Семья собирается переехать на дачу. Михаил Михайлович торопится, он весь в нетерпении, у него мамин характер стремительный («стремительная торопливость, главная его черта, спех – взять атакой»), а в Ефросинье Павловне его раздражает «медленность сборов, отсутствие плана, цели, безвременное теряние главного из-за веревки, из-за шпильки – женское». Она ему – как гири на ногах.
Наконец собрались, едут. В поезде Пришвин начинает цепляться к сыну, щекочет ему за ухом, Левушка разворачивается и бьет папашу кулаком по лицу. Это у них в порядке вещей, семейный стиль общения, и Ефросинья Павловна не обращает на мальчика никакого внимания, да и сам Михаил Михайлович тотчас же обо всем забывает. Зато публика в негодовании. Какая-то мещанка, затем сельский священник – все начинают выговаривать Леве и делать ему внушение, а Ефросинья Павловна громко кричит на мужа:
– Ты сам виноват! Так тебе и нужно, ты избаловал ребенка.
Пришвин приходит в бешенство («В такие минуты колеблется земля, как будто я в чем-то попался, неминуемое отвратительное, неизбежное родовое – все восстало: как будто все время я притворялся и скрывал тайну, говорил всем: смотрите, как мы хорошо живем, мы хорошие люди, и вдруг все обнаружилось»), и размолвка оканчивается словами Ефросиньи Павловны:
– А ты думаешь, я дура, не понимаю, что мы не пара, да поздно, поздно…
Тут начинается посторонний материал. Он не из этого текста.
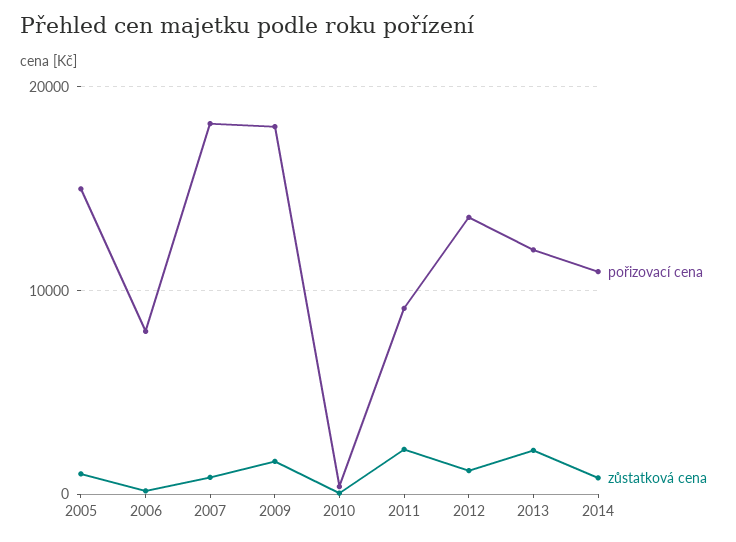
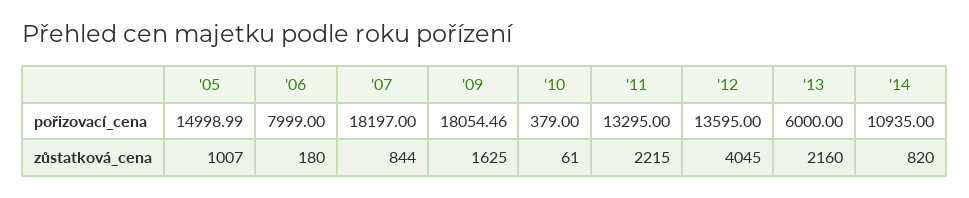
  {
    "pořizovací cena": {
      "2005": 14998.99,
      "2006": 7999,
      "2007": 18197,
      "2009": 18054.46,
      "2010": 379,
-     "2011": 9000,
+     "2011": 13295,
      "2012": 13595,
-     "2013": 12000,
+     "2013": 6000,
      "2014": 10935
    },
    "zůstatková cena": {
      "2005": 1007,
      "2006": 180,
      "2007": 844,
      "2009": 1625,
      "2010": 61,
      "2011": 2215,
-     "2012": 1000,
+     "2012": 4045,
      "2013": 2160,
      "2014": 820
    }
  }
И очень характерная ремарка – в ней весь Пришвин:
«А какой день-то пропал!»
Вот этого он боялся, пожалуй, больше всего на свете – пропавших дней.
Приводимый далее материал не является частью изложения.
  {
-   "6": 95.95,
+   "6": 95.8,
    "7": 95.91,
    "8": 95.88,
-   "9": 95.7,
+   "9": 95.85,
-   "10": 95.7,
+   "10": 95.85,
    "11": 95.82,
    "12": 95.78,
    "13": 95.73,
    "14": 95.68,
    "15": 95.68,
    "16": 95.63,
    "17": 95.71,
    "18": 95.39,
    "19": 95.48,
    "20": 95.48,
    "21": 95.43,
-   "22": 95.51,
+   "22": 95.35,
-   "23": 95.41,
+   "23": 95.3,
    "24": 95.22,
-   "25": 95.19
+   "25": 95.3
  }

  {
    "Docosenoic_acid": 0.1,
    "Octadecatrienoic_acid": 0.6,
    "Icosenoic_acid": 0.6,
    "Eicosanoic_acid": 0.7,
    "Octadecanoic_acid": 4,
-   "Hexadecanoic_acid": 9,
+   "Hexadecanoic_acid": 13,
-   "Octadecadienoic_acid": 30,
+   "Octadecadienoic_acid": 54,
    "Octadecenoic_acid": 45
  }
А вот свидетельство биолога К. Н. Давыдова, который сошелся с Пришвиным на почве охоты и оставил, быть может, лучшие из всех существующих о Михаиле Михайловиче воспоминания.
«Не преувеличивая скажу, что самым близким существом для него была не жена, не дети, а его легавая собака. Добавлю, что Пришвин никогда не говорил о своей семейной жизни. Как-то раз я выразил ему свое удивление, почему он никогда не приглашает меня к себе.
– Уж не боишься ли ты, – сказал я шутливо, – что я начну ухаживать за твоей женой?
– Нет, – совершенно серьезно ответил Пришвин, – тут дело не в жене, а в собаке.
Как всполошился я, ошарашенный этим ответом.
– Да, – пояснил мой собеседник, – тебя к себе оттого не приглашаю, что боюсь, мой Спорт может открыть в тебе что-нибудь настолько близкое его душе, что может свои симпатии перенести на тебя…»[179]
Шли годы. Пришвин писал книги, путешествовал, участвовал в литературной жизни, потом началась Первая мировая война, и писатель с горечью отметил, что в своей семье он на обочине, а предположение, будто бы Ефросинья Павловна готова ради него пожертвовать детьми, оказалось свидетельством полного непонимания ее характера. В 1915 году он написал совершенно пророчески, словно предугадывая семейную драму тридцатых годов и свой будущий открытый конфликт с женой и детьми:
«Как она укрепляется детьми. При такой ее близости к детям будущее почти несомненно: она и три ее защитника. Как смешно сострадание к ней было бы: она в сравнении со мной богатейший, неистребимый человек».
Но буквально через несколько дней вдруг записал, пытаясь определить свое отношение к тому, как переменилась за двенадцать лет жена:
«Когда Фрося превратилась, по-видимому, окончательно в злейшую Ксантиппу, то теперь только и вырисовывается то милое существо, которое я так любил: сарафан, платочек, весла на реке, лес, грибы и такая со всеми ласковость и простые слова. А теперь это вечно надутое ворчливое существо, всех отталкивающее от моего дома, с глупыми требованиями».
И Пришвин это понимал, но есть последнее и высшее соображение, которое не позволяло ему жалеть о своем выборе и идти по тому пути, на который он встал.